--- EXERCISE DATA Enclosed Below ---
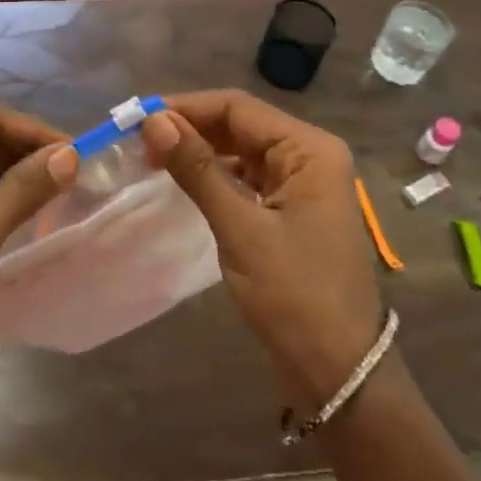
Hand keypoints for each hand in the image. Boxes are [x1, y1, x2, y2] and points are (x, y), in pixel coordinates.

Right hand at [141, 90, 384, 404]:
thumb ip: (198, 169)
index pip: (238, 107)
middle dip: (191, 128)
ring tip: (153, 157)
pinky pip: (248, 176)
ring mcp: (303, 183)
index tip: (140, 118)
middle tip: (140, 141)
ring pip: (241, 150)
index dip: (187, 107)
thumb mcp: (240, 228)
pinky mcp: (292, 208)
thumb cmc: (295, 296)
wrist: (340, 373)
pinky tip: (184, 180)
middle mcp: (310, 155)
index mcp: (309, 149)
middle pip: (240, 124)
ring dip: (200, 150)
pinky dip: (216, 175)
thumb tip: (154, 120)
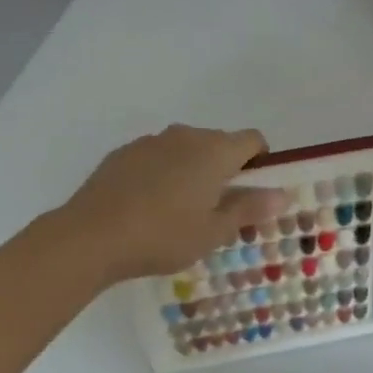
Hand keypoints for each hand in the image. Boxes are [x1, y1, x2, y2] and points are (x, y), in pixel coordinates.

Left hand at [59, 125, 289, 284]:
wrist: (91, 236)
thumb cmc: (163, 236)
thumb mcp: (213, 231)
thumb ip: (249, 208)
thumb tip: (281, 194)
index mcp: (215, 151)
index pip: (253, 140)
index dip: (260, 162)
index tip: (252, 192)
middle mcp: (186, 136)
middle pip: (219, 143)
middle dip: (225, 169)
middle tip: (217, 209)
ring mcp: (151, 141)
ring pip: (185, 149)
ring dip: (191, 170)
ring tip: (178, 210)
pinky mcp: (123, 152)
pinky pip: (156, 157)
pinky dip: (161, 173)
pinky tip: (147, 206)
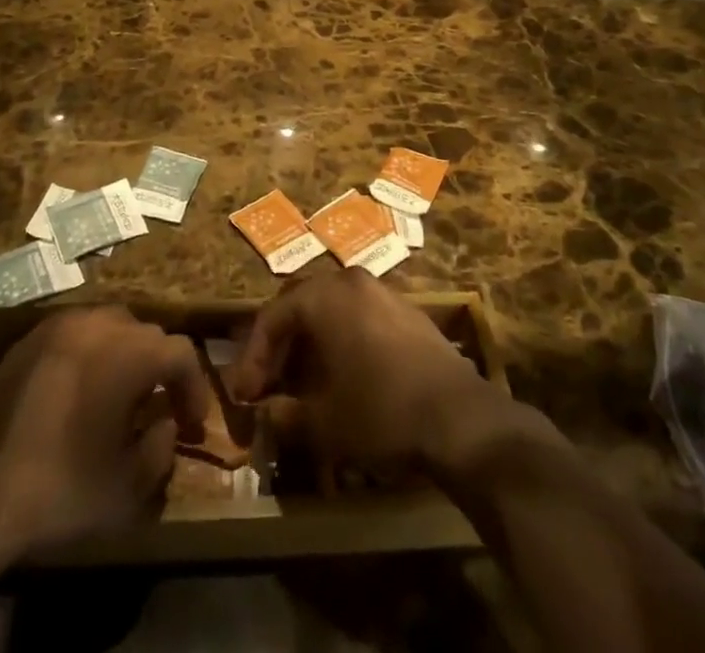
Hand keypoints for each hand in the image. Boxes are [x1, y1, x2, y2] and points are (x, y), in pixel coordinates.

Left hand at [0, 306, 211, 564]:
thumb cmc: (59, 488)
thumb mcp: (125, 488)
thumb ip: (159, 451)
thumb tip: (165, 426)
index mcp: (128, 352)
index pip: (180, 352)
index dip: (193, 386)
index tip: (193, 423)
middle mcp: (97, 324)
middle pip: (145, 334)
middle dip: (160, 369)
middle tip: (160, 408)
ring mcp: (59, 325)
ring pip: (110, 326)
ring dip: (125, 355)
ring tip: (121, 397)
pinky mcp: (28, 338)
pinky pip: (75, 334)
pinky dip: (90, 354)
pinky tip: (80, 392)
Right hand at [228, 269, 497, 471]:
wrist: (460, 417)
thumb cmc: (380, 411)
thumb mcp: (322, 423)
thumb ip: (285, 414)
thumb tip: (266, 412)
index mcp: (324, 296)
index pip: (273, 317)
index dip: (254, 357)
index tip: (244, 395)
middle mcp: (351, 281)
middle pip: (302, 306)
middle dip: (282, 345)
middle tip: (269, 384)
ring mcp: (383, 292)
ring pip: (332, 310)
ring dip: (312, 344)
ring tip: (303, 383)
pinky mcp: (408, 312)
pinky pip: (360, 318)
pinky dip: (342, 342)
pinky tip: (344, 377)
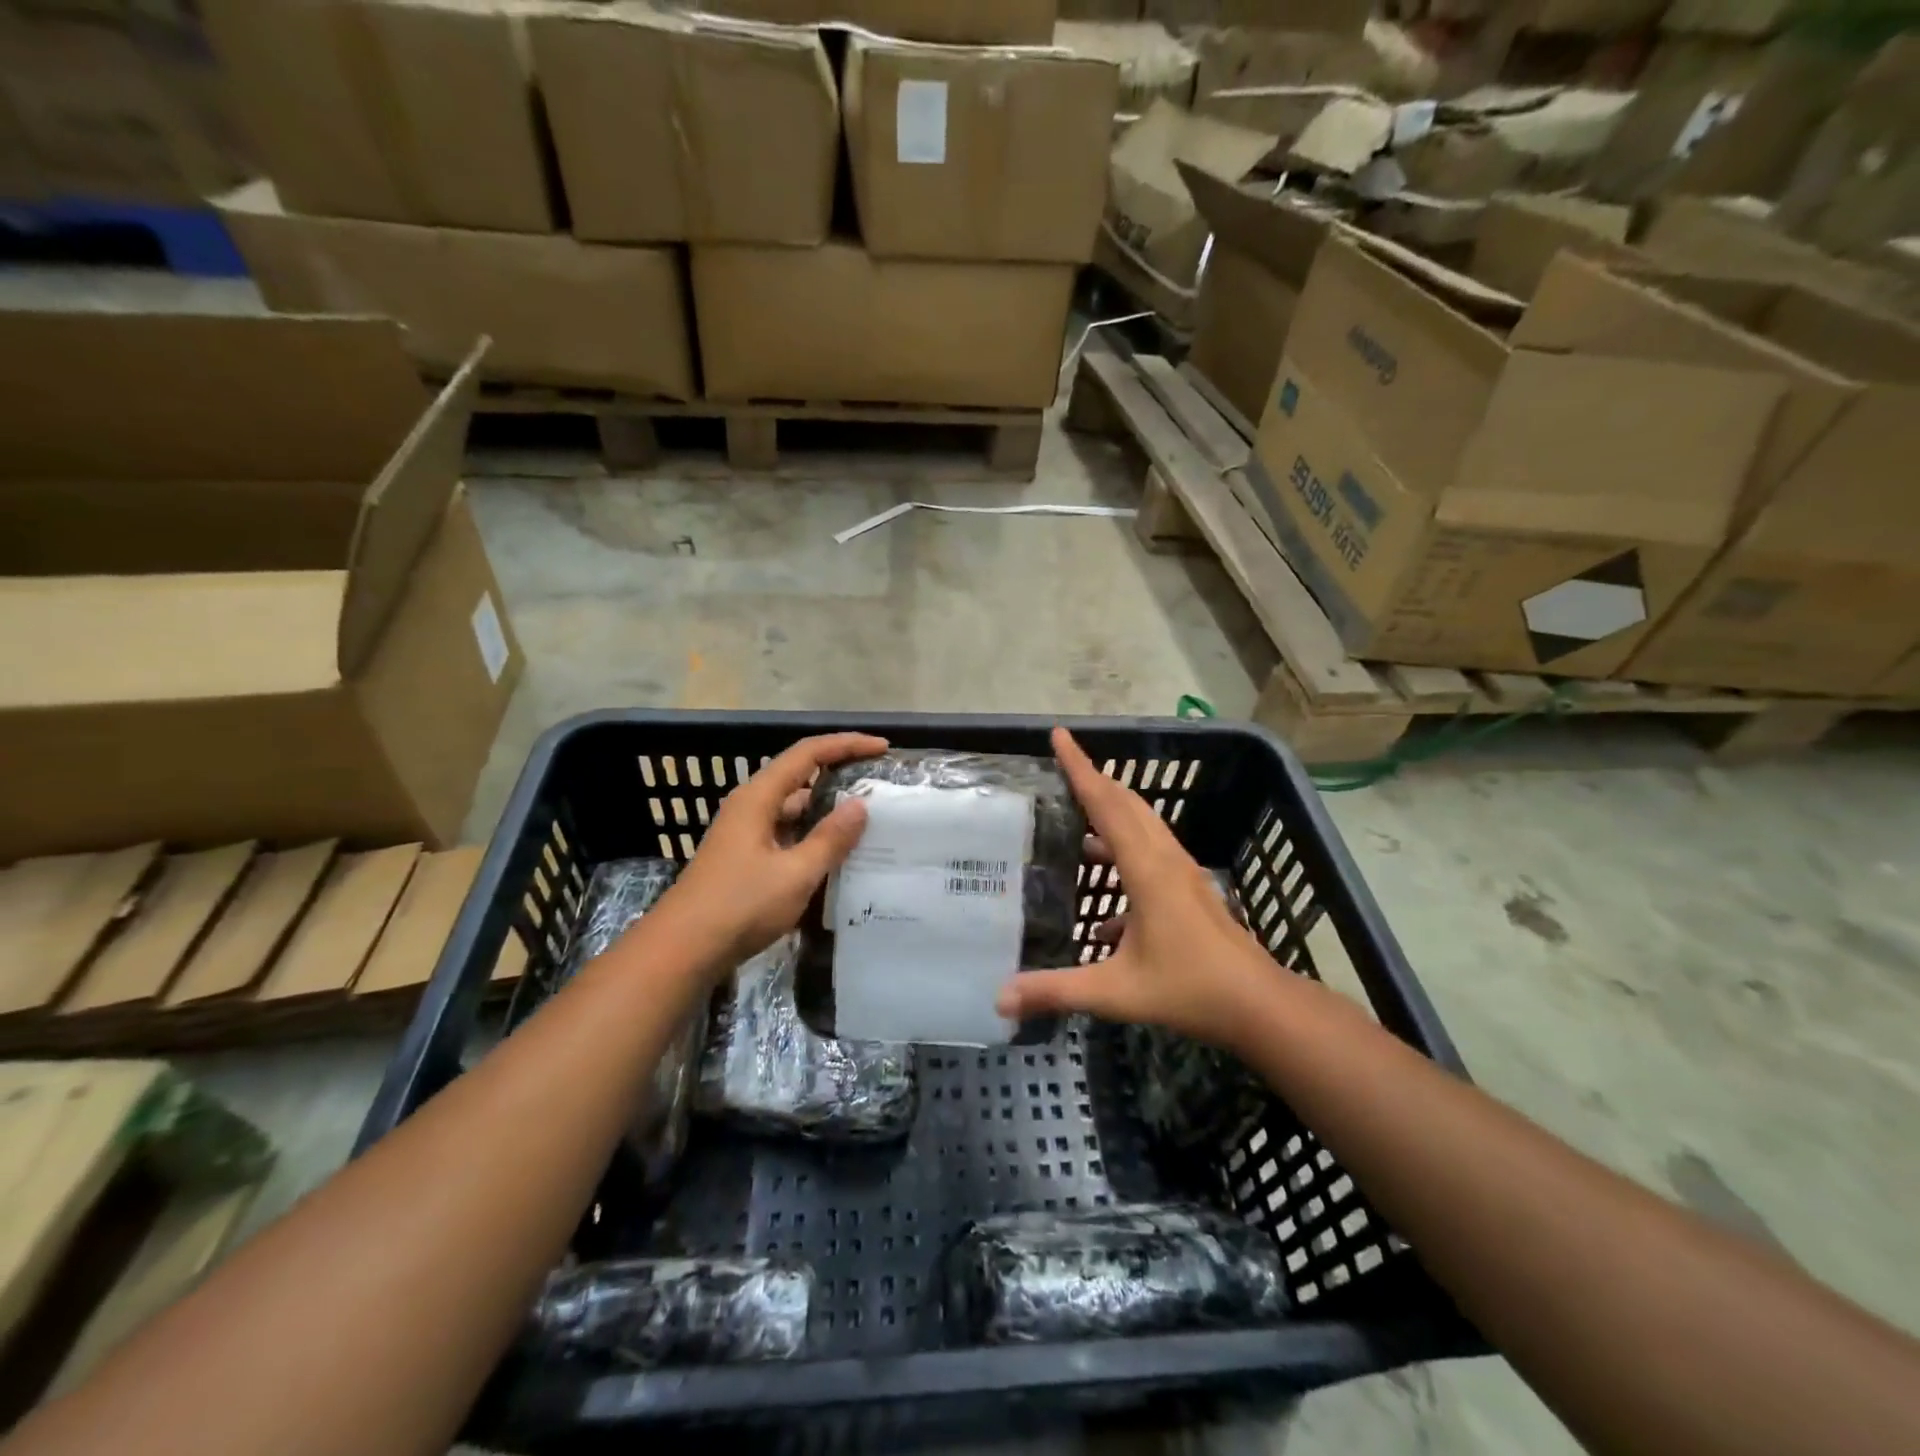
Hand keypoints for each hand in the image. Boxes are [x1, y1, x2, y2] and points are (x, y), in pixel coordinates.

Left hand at [661, 732, 886, 970]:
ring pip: (794, 810)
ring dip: (827, 811)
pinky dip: (813, 837)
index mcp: (758, 798)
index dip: (846, 744)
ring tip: (867, 821)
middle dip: (840, 776)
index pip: (808, 753)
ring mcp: (745, 833)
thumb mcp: (795, 874)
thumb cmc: (739, 906)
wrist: (682, 951)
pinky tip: (836, 855)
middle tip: (879, 786)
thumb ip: (830, 838)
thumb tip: (860, 805)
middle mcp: (750, 806)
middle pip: (800, 777)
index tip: (881, 748)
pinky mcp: (745, 858)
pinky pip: (787, 834)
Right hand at [996, 727, 1276, 1051]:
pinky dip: (1124, 855)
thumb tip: (1000, 999)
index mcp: (1146, 868)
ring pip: (1143, 826)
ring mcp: (1183, 873)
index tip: (1060, 735)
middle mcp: (1165, 859)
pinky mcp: (1191, 891)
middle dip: (1094, 780)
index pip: (1106, 803)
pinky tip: (1105, 911)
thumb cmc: (1189, 989)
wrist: (1258, 1005)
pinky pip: (1152, 854)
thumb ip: (1056, 991)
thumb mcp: (1115, 991)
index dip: (1080, 767)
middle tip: (1062, 767)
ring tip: (1077, 819)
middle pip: (1127, 804)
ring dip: (1111, 813)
--- End of Enclosed EXERCISE DATA ---
• TASK DIRECTIONS: Line for line, output the entries above from the line with "pinky dip: (216, 175)" to the line with "pinky pip: (787, 834)", both included, and nothing more. Skip pictures.

• OUTPUT BELOW:
pinky dip: (216, 175)
thumb tip: (154, 120)
Hand keypoints for each hand in the image. Boxes are [x1, y1, x2, y2] and points are (x, y), in pixel coordinates.

Left hand at [59, 125, 289, 284]:
wrist: (91, 236)
thumb cmc: (163, 236)
thumb mcp: (213, 231)
thumb ip: (249, 208)
thumb tip: (281, 194)
index mcp: (215, 151)
index pip: (253, 140)
index dip: (260, 162)
index tip: (252, 192)
middle mcp: (186, 136)
middle pip: (219, 143)
middle dip: (225, 169)
middle tip: (217, 209)
ring mcp: (151, 141)
ring pip: (185, 149)
ring dip: (191, 170)
ring tip: (178, 210)
pinky mcp: (123, 152)
pinky pip: (156, 157)
pinky dip: (161, 173)
pinky tip: (147, 206)
Hand keypoints for each hand in the image. Boxes are [x1, y1, x2, y2] and points are (x, y), in pixel coordinates.

Left hand at [0, 306, 211, 564]:
thumb cmc: (59, 488)
thumb mcp: (125, 488)
thumb ip: (159, 451)
thumb tip: (165, 426)
index mcp: (128, 352)
index pip: (180, 352)
index dip: (193, 386)
index tip: (193, 423)
middle mcp: (97, 324)
middle pip: (145, 334)
middle dip: (160, 369)
middle tip: (160, 408)
ring mcp: (59, 325)
ring pip: (110, 326)
ring dip: (125, 355)
ring tip: (121, 397)
pinky mcp: (28, 338)
pinky pip: (75, 334)
pinky dip: (90, 354)
pinky tip: (80, 392)
Right hand at [228, 269, 497, 471]:
wrist: (460, 417)
thumb cmc: (380, 411)
thumb mcp: (322, 423)
thumb ip: (285, 414)
thumb tip: (266, 412)
index mcp: (324, 296)
index pip: (273, 317)
index dip: (254, 357)
index tip: (244, 395)
middle mcp: (351, 281)
middle pip: (302, 306)
middle dip: (282, 345)
middle tip: (269, 384)
ring mcp: (383, 292)
ring pip: (332, 310)
ring dip: (312, 344)
ring tip: (303, 383)
pinky mcp: (408, 312)
pinky pip: (360, 318)
pinky dip: (342, 342)
pinky tip: (344, 377)
Hand keypoints for each hand in the image. Boxes are [x1, y1, x2, y2] and points are (x, y), in pixel coordinates.

Left hand at [661, 732, 886, 970]:
ring pip: (794, 810)
ring dip: (827, 811)
pinky dip: (813, 837)
index mcp: (758, 798)
index dip: (846, 744)
ring tip: (867, 821)
middle dip: (840, 776)
index pip: (808, 753)
ring mcp: (745, 833)
thumb mcp: (795, 874)
thumb cmc: (739, 906)
wrist: (682, 951)
pinky tip: (836, 855)
middle tip: (879, 786)
thumb ip: (830, 838)
thumb tip: (860, 805)
middle mcp: (750, 806)
middle pip: (800, 777)
index tip: (881, 748)
pinky mcp: (745, 858)
pinky pip: (787, 834)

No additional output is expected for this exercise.